What the task requires: From the entries below, gather each line containing the word "baselineskip".

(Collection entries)
***
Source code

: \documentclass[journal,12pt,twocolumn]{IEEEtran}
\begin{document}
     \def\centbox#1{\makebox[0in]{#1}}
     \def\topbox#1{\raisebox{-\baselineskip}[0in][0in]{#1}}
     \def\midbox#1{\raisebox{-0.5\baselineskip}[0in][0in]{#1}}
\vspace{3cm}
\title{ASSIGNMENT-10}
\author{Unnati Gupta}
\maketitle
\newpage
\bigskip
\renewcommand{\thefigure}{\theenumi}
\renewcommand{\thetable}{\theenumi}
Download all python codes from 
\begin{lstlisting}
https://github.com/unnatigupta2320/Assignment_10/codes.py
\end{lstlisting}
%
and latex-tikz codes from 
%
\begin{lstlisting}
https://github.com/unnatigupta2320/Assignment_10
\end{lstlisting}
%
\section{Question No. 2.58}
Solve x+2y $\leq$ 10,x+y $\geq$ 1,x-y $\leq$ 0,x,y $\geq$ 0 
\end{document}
***
Task response:
     \def\topbox#1{\raisebox{-\baselineskip}[0in][0in]{#1}}
     \def\midbox#1{\raisebox{-0.5\baselineskip}[0in][0in]{#1}}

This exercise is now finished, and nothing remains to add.